With that in mind, the Analytics Unit has been established to crunch data and come up with viable solutions, which will then be provided to political leaders in the future to be rubber-stamped, Dr. de Silva said. 

Connected to that is finding better ways to impose price controls, with the Ministry working with the Consumer Affairs Authority (CAA), which decides prices on a range of goods including gas, milk powder, and cement. Dr. de Silva noted that as part of efforts to establish a legal pricing formula for gas, representations have already been made before the Supreme Court, and the decision is likely to be given soon. The Ministry is also engaged in attempting to upgrade the Census and Statistics Department with a panel appointed to present a report on how it can be transformed into an independent national statistics office.    

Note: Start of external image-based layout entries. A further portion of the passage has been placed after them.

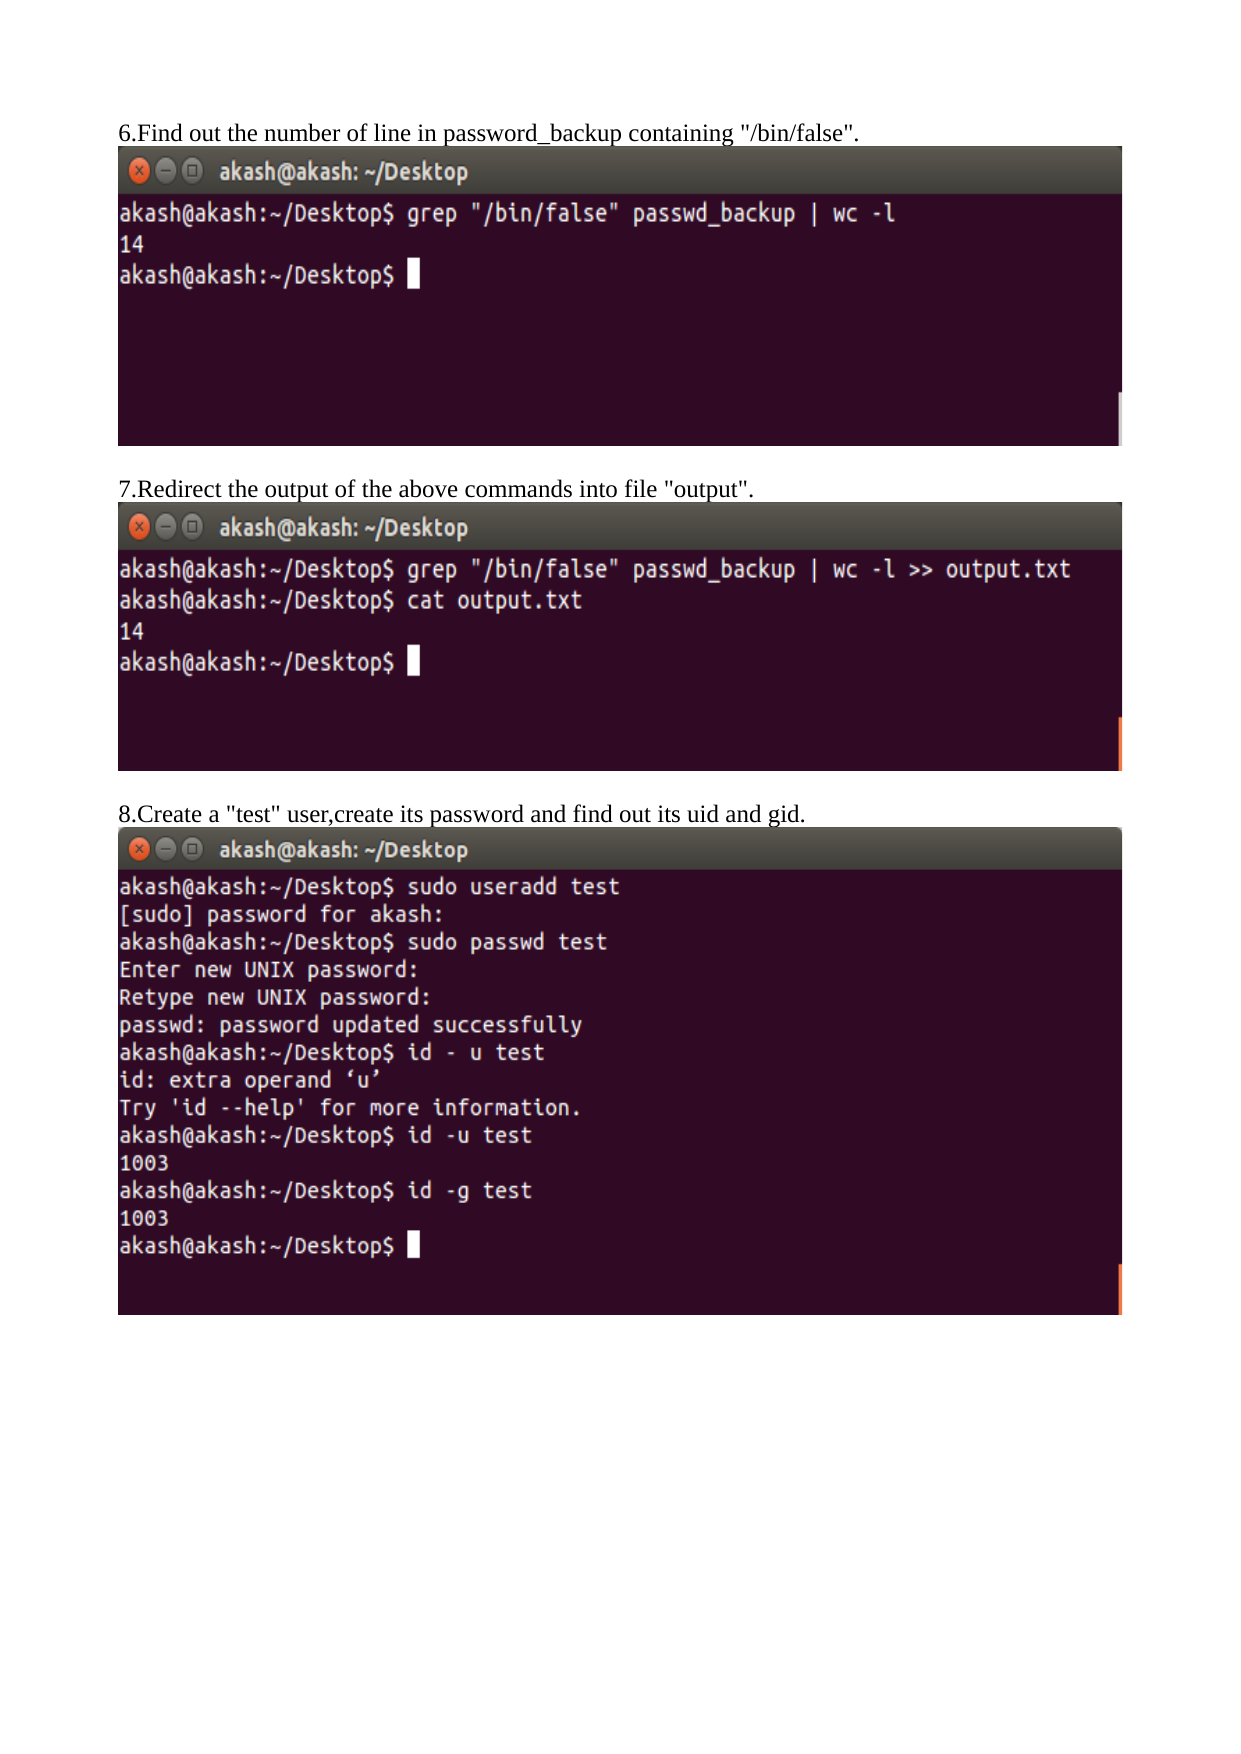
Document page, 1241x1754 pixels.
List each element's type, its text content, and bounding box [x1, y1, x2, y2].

text 6.Find out the number of line in password_backup containing "/bin/false". [118, 118, 1122, 146]
picture [118, 502, 1123, 771]
picture [118, 827, 1123, 1315]
text 8.Create a "test" user,create its password and find out its uid and gid. [118, 799, 1122, 827]
picture [118, 146, 1123, 446]
text 7.Redirect the output of the above commands into file "output". [118, 474, 1122, 502]
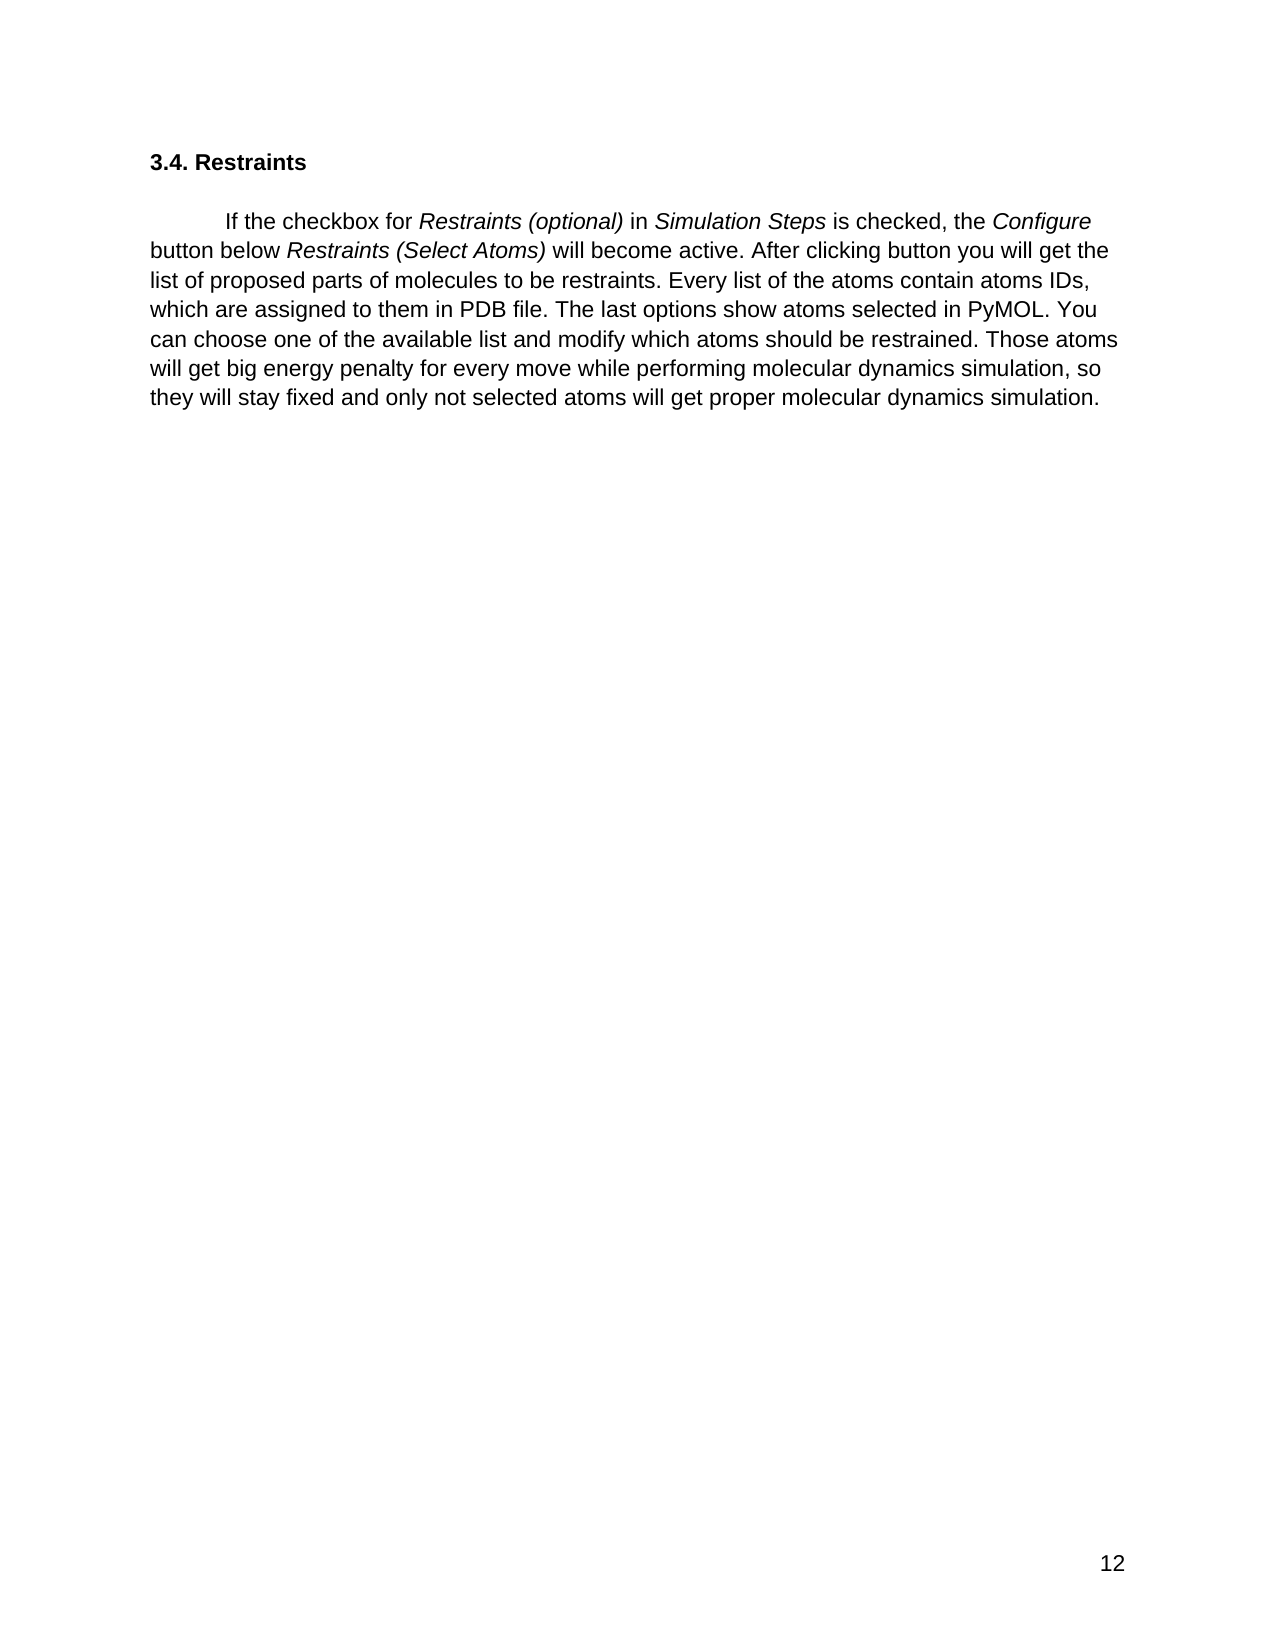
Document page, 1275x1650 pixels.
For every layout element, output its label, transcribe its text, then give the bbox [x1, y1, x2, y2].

“Prices of goods should ideally be decided by the market. The Minister should not be deciding prices. This is where data becomes so important. If we are making decisions without data, we are likely to get things wrong most of the time. The private sector deserves to be consulted, and the process needs to be inclusive,” he said. 

Considering the data, Dr. de Silva said he had realised that as much as 50% of the cost of the basket of goods used by the Consumer Price Index to decide inflation was based on rice and coconut. Therefore the Ministry decided to concentrate on these two goods, especially rice, to reduce prices through market management. As a result of that, the Government allocated Rs.1 billion to revive about 100 small and medium rice mills, through a co-operative system that produced lower-cost rice, thereby increasing competition in the market. The rice, which is released to market under the brand ‘Shakthi’, will also be released to all major supermarket chains and is likely to be delivered by Daraz, the online store.   

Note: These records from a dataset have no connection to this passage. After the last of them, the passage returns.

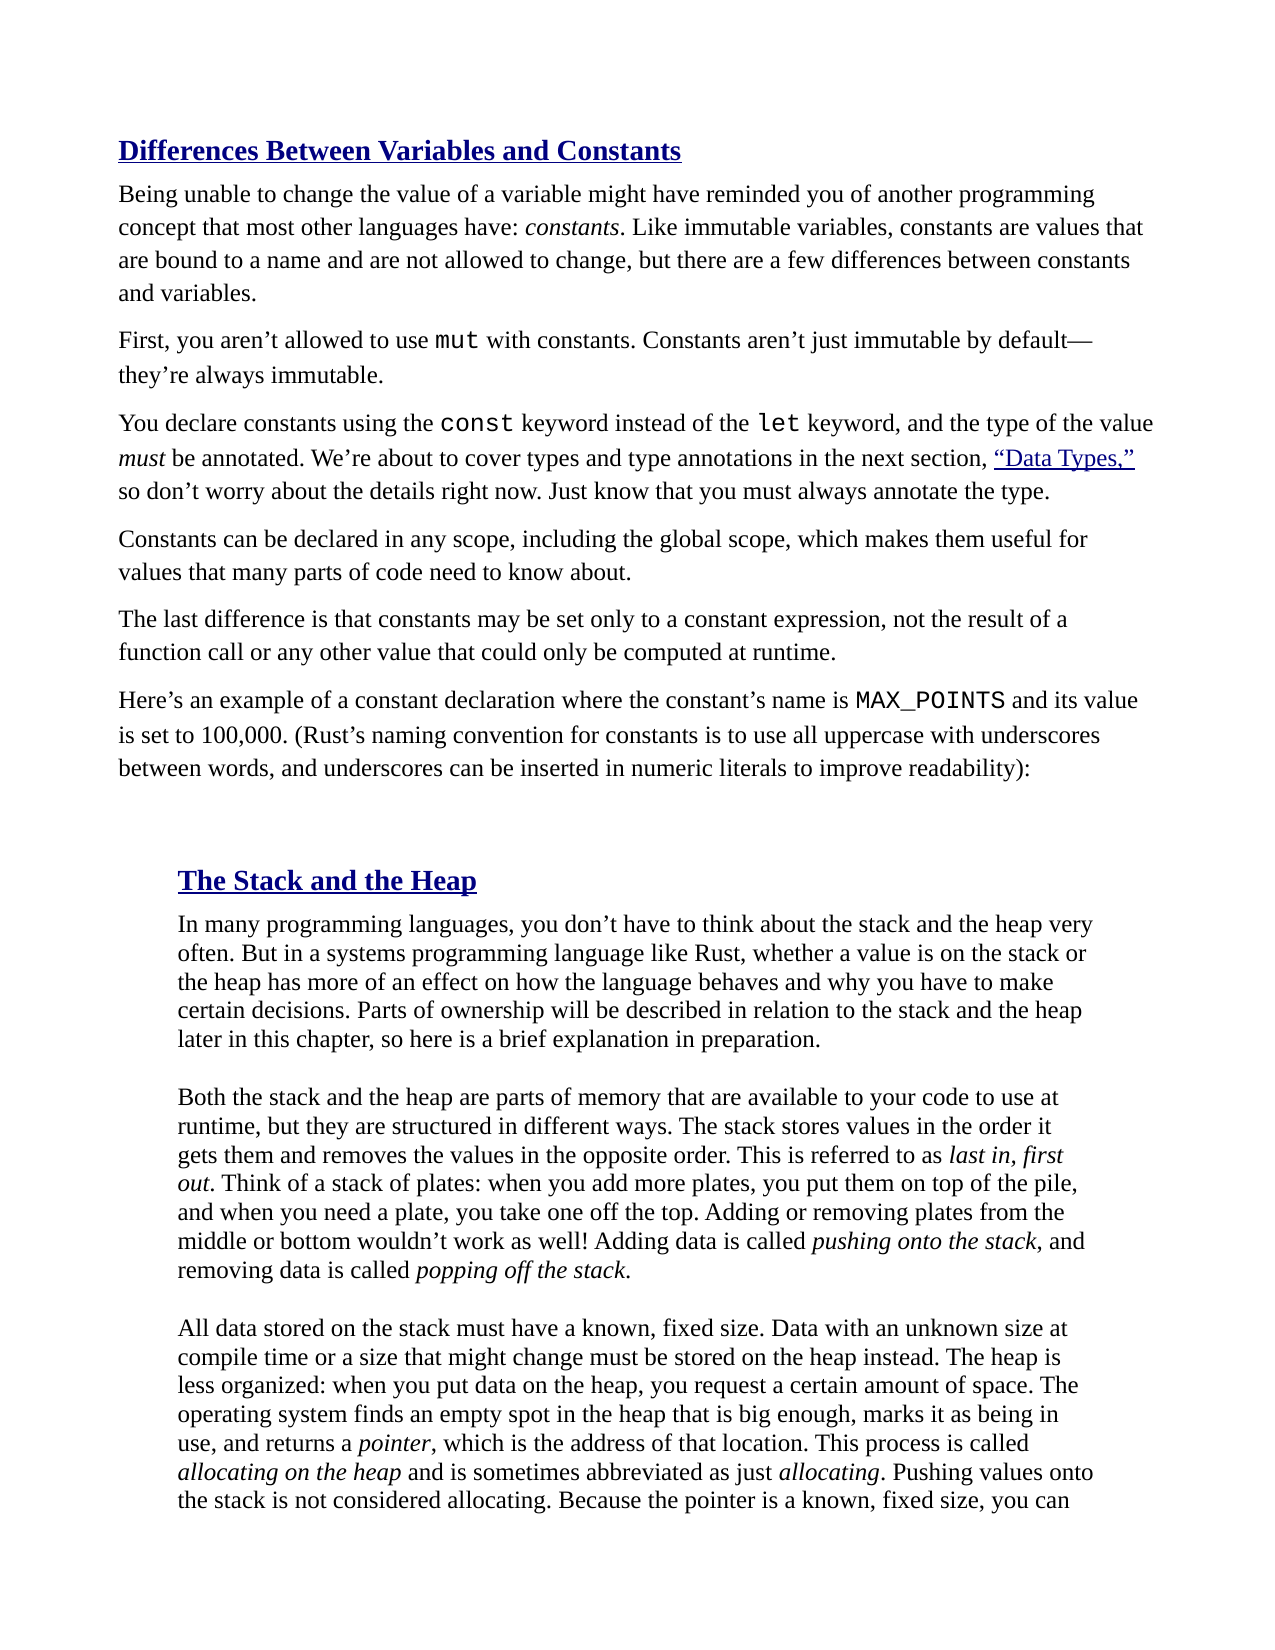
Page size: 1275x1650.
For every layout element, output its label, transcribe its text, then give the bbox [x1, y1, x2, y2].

text You declare constants using the const keyword instead of the let keyword, and the type of the value must be annotated. We’re about to cover types and type annotations in the next section, “Data Types,” so don’t worry about the details right now. Just know that you must always annotate the type. [118, 408, 1157, 505]
text Both the stack and the heap are parts of memory that are available to your code to use at runtime, but they are structured in different ways. The stack stores values in the order it gets them and removes the values in the opposite order. This is referred to as last in, first out. Think of a stack of plates: when you add more plates, you put them on top of the pile, and when you need a plate, you take one off the top. Adding or removing plates from the middle or bottom wouldn’t work as well! Adding data is called pushing onto the stack, and removing data is called popping off the stack. [177, 1082, 1098, 1283]
text First, you aren’t allowed to use mut with constants. Constants aren’t just immutable by default—they’re always immutable. [118, 325, 1157, 389]
subtitle The Stack and the Heap [177, 863, 1098, 897]
text All data stored on the stack must have a known, fixed size. Data with an unknown size at compile time or a size that might change must be stored on the heap instead. The heap is less organized: when you put data on the heap, you request a certain amount of space. The operating system finds an empty spot in the heap that is big enough, marks it as being in use, and returns a pointer, which is the address of that location. This process is called allocating on the heap and is sometimes abbreviated as just allocating. Pushing values onto the stack is not considered allocating. Because the pointer is a known, fixed size, you can [177, 1313, 1098, 1514]
text Here’s an example of a constant declaration where the constant’s name is MAX_POINTS and its value is set to 100,000. (Rust’s naming convention for constants is to use all uppercase with underscores between words, and underscores can be inserted in numeric literals to improve readability): [118, 685, 1157, 782]
text Constants can be declared in any scope, including the global scope, which makes them useful for values that many parts of code need to know about. [118, 524, 1157, 586]
text In many programming languages, you don’t have to think about the stack and the heap very often. But in a systems programming language like Rust, whether a value is on the stack or the heap has more of an effect on how the language behaves and why you have to make certain decisions. Parts of ownership will be described in relation to the stack and the heap later in this chapter, so here is a brief explanation in preparation. [177, 909, 1098, 1053]
subtitle Differences Between Variables and Constants [118, 133, 1157, 166]
text The last difference is that constants may be set only to a constant expression, not the result of a function call or any other value that could only be computed at runtime. [118, 604, 1157, 666]
text Being unable to change the value of a variable might have reminded you of another programming concept that most other languages have: constants. Like immutable variables, constants are values that are bound to a name and are not allowed to change, but there are a few differences between constants and variables. [118, 179, 1157, 307]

“I’m a great believer in co-operatives. They have been successful in many developed countries. Fonterra is run as a co-operative, and is the biggest company in New Zealand. In the US, their agriculture sector is dominated with co-operatives, and they are hugely successful. Unfortunately, in Sri Lanka co-operatives have become politicised, but they have the capacity to provide fair returns to both the consumer and the farmer. By encouraging co-operatives in key sectors, we can increase market competitiveness.” 

In another step, Dr. de Silva said the first 5000 MT humidity and climate-controlled warehouse will be opened in Dambulla in October, to allow farmers to store their produce for longer periods of time, which will also help improve market dynamics. The Minister acknowledged this had been a long-felt need, and was regretful it had not been done earlier, despite successive Governments championing agriculture. The climate-controlled warehouse is partly funded by a grant from India. 

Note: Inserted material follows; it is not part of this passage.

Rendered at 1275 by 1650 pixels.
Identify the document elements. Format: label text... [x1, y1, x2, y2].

“We need to do more of these things. We need to step up warehouses for potatoes, for example, and have potato chip factories, or make dehydrated mangoes so that these can be exported. We need to find new ways to bring produce to the market, and infuse technology at strategic points. “

As part of this measure, Cabinet this week gave approval for the proposal presented by President Maithripala Sirisena, upon the request of Dr. de Silva, to provide 2MT Mobile Driers worth Rs. 3 million excluding taxes, and 6 MT Fixed Driers worth Rs. 6 million excluding taxes, to five farmer organisations in Polonnaruwa, as selected by the Department of Agrarian Services with the assistance of the All Island Paddy Millers Association, with a mechanism to recover the cost incurred by the Government.